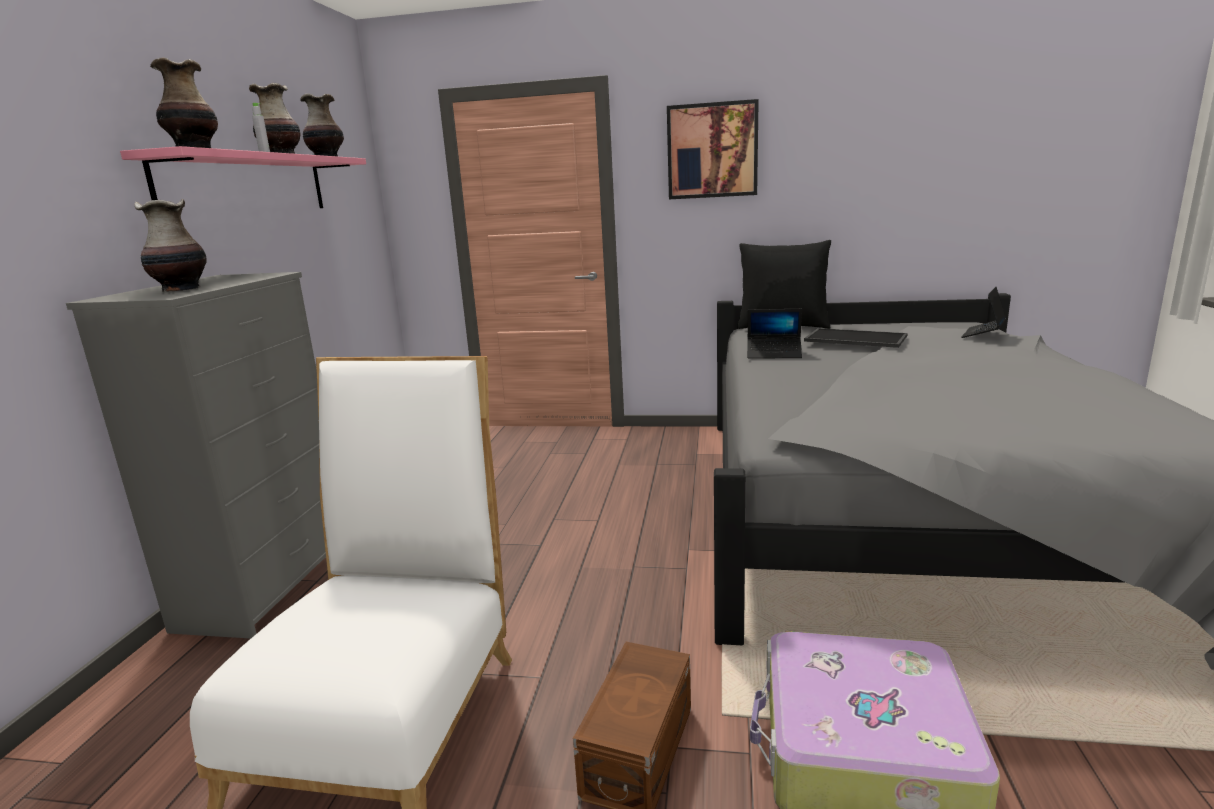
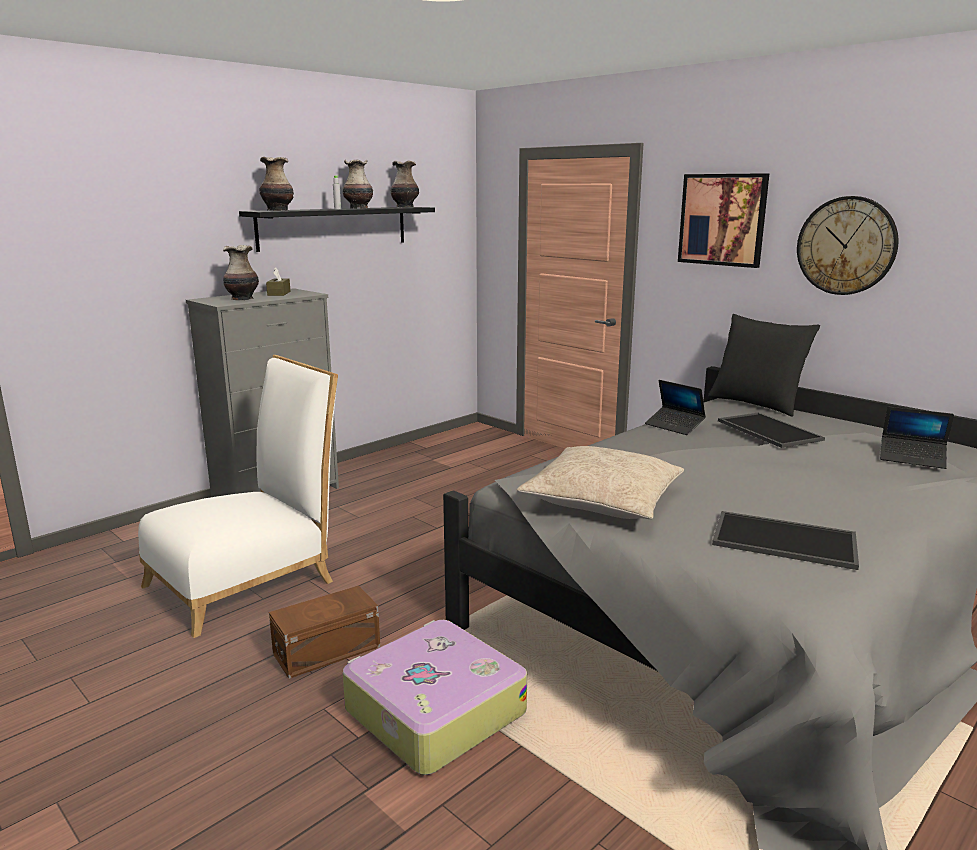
camera: 35 degrees right, 0 degrees up
(219, 279) = (279, 293): none -> brown tissue box
(247, 185) = (334, 227): pink shelf -> black shelf
(841, 163) = (846, 246): none -> wall clock
(903, 422) = (603, 499): none -> beige pillow
(983, 334) = (912, 458): laptop -> laptop turned 135 degrees counterclockwise
(1098, 409) = (782, 541): none -> tray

^^^^^^^^^^^^^^^^

- _TASK STATEMENT_
Please output the records exactly, leaving the pictures out.

- _ANSWER SECTION_
camera: 35 degrees right, 0 degrees up
(219, 279) = (279, 293): none -> brown tissue box
(247, 185) = (334, 227): pink shelf -> black shelf
(841, 163) = (846, 246): none -> wall clock
(903, 422) = (603, 499): none -> beige pillow
(983, 334) = (912, 458): laptop -> laptop turned 135 degrees counterclockwise
(1098, 409) = (782, 541): none -> tray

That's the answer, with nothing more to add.